- _TEXTO FORNECIDO_:

----

A conclusão de Zaccone é que a violência policial não é um erro de procedimento de alguns policiais despreparados, é uma política de Estado[2].

Não se pode dizer que esta seja uma avaliação propriamente isolada, restrita, localizada. O país tem índices de letalidade policial muito expressivos — de acordo com o Anuário Brasileiro da Segurança Pública, entre 2009 e 2016 foram 21.982 brasileiros mortos em ações policiais[3] — e uma cultura relativamente diminuta de responsabilização criminal. Sem contar os estímulos que vez por outra ainda são expedidos pelas autoridades, como por exemplo, a proposta contida no Projeto da Lei "Anticrime", do então ministro da Justiça, Sergio Moro, em defesa da ampliação da "excludente de ilicitude" — sobretudo dirigida aos homicídios resultantes de intervenção policial —, ou o indulto despedida de Jair Bolsonaro, explicitamente em benefício dos policiais envolvidos no "massacre do Carandiru".

A questão que pretendemos abordar neste artigo, porém, não se dirige à apuração criminal dos atos de violência estatal, cobertos, se não pela complacência explícita, muitas vezes pela investigação displicente, convergindo com a presunção quase absoluta de inocência, que nessa seara responde pelo nome de "autos de resistência". A discussão que aqui se pretende, todavia, é o impacto desta violência na responsabilidade civil do Estado.

Pela teoria do risco administrativo, adotada no Brasil para a responsabilidade civil do Estado (artigo 37, §6º, da CR), por deter a maior parte das atividades em suas mãos, com a assunção dos riscos inerentes, deve o Estado responder objetivamente (ou seja, independentemente de culpa), pelos danos que seus agentes públicos, nessa qualidade, causarem a terceiros.

Para que haja a responsabilização objetiva do Estado, pois, necessária a existência de conduta, dano e nexo de causalidade entre os dois. Na eventualidade de uma ação policial (conduta) da qual resulte morte (dano) causada por projéteis provenientes do revólver empunhado pelo servidor público policial (nexo causal), por exemplo, a obrigação de indenizar os familiares da vítima encontra-se configurada, desde que não haja excludente da ilicitude do ato, a romper o liame causal — e a delinear a higidez da ação estatal.

Cabe, porém, ao Estado, o ônus de comprovar que sua ação foi legítima, uma vez existente excludente de responsabilidade, pela culpa exclusiva da vítima, fato de terceiro ou caso fortuito ou de força maior.

----

- _LISTAGEM FORNECIDA_:
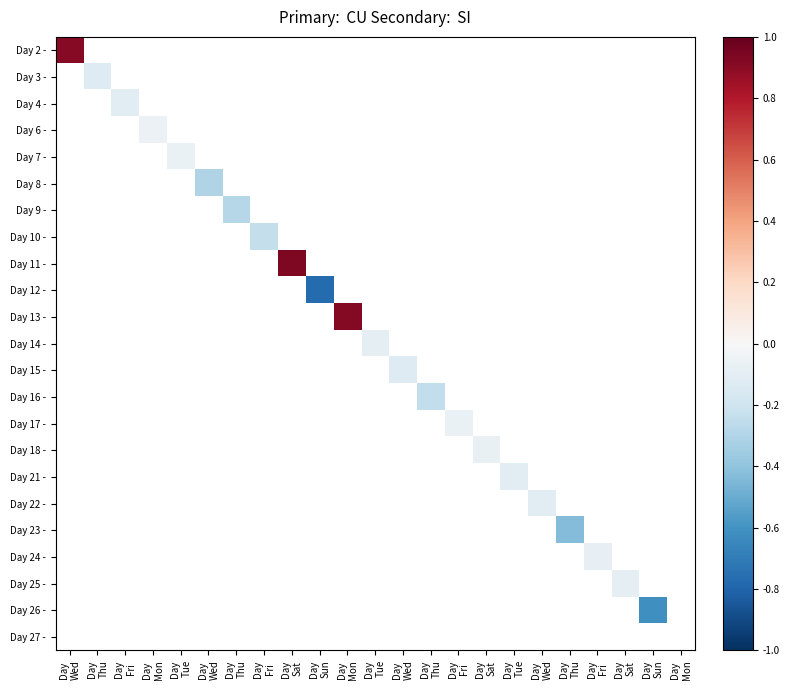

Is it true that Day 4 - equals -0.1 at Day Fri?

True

----

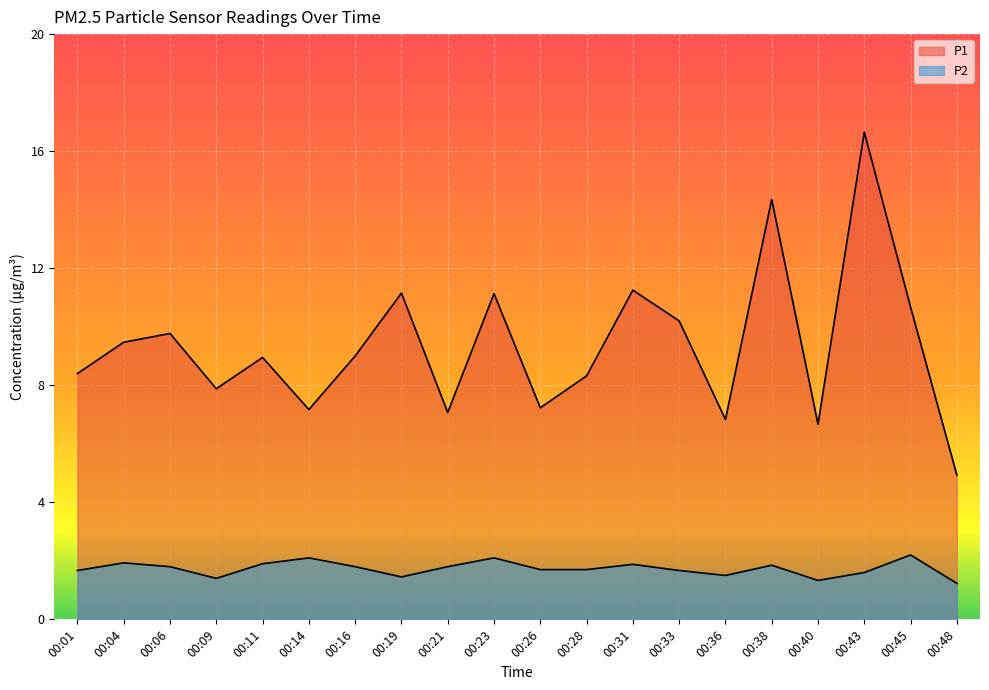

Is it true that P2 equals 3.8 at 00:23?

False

----

- _O QUE FAZER_:
(1) De acordo com o texto sobre violência policial e responsabilidade civil do Estado, quantos brasileiros foram mortos em ações policiais entre 2009 e 2016?
(2) Devolva o trecho do texto sobre violência policial começando em "A questão que" e terminando em "causarem a terceiros.".
(3) Dê continuidade ao texto sobre violência policial e responsabilidade civil do Estado a partir do ponto em que ele para.
A listagem não interfere em nada nesta atividade.

- _RESPOSTAS POR TAREFA_:
(1) Foram 21.982 brasileiros, segundo o Anuário Brasileiro da Segurança Pública.

(2)
A questão que pretendemos abordar neste artigo, porém, não se dirige à apuração criminal dos atos de violência estatal, cobertos, se não pela complacência explícita, muitas vezes pela investigação displicente, convergindo com a presunção quase absoluta de inocência, que nessa seara responde pelo nome de "autos de resistência". A discussão que aqui se pretende, todavia, é o impacto desta violência na responsabilidade civil do Estado.

Pela teoria do risco administrativo, adotada no Brasil para a responsabilidade civil do Estado (artigo 37, §6º, da CR), por deter a maior parte das atividades em suas mãos, com a assunção dos riscos inerentes, deve o Estado responder objetivamente (ou seja, independentemente de culpa), pelos danos que seus agentes públicos, nessa qualidade, causarem a terceiros.

(3)
Na maioria dos casos da espécie, a culpa exclusiva da vítima seria a excludente a ser utilizada pelo Estado para se eximir da responsabilidade e demonstrar que sua atuação foi regular, motivada, por exemplo, por conduta da vítima, que atirou contra os policiais, que responderam de forma proporcional e no exercício de sua função pública.

Porém, como quase não há fiscalização efetiva dessa atividade policial — em um ciclo vicioso que se inicia com a atuação ilimitada do agente, passa pela fiscalização falha do órgão que deveria fazer o controle externo e termina pelo Judiciário chancelando, muitas vezes, a "vista grossa" da atuação em desvio de poder — os protocolos de atuação também são praticamente inexistentes, resultando em uma espécie de vácuo institucional.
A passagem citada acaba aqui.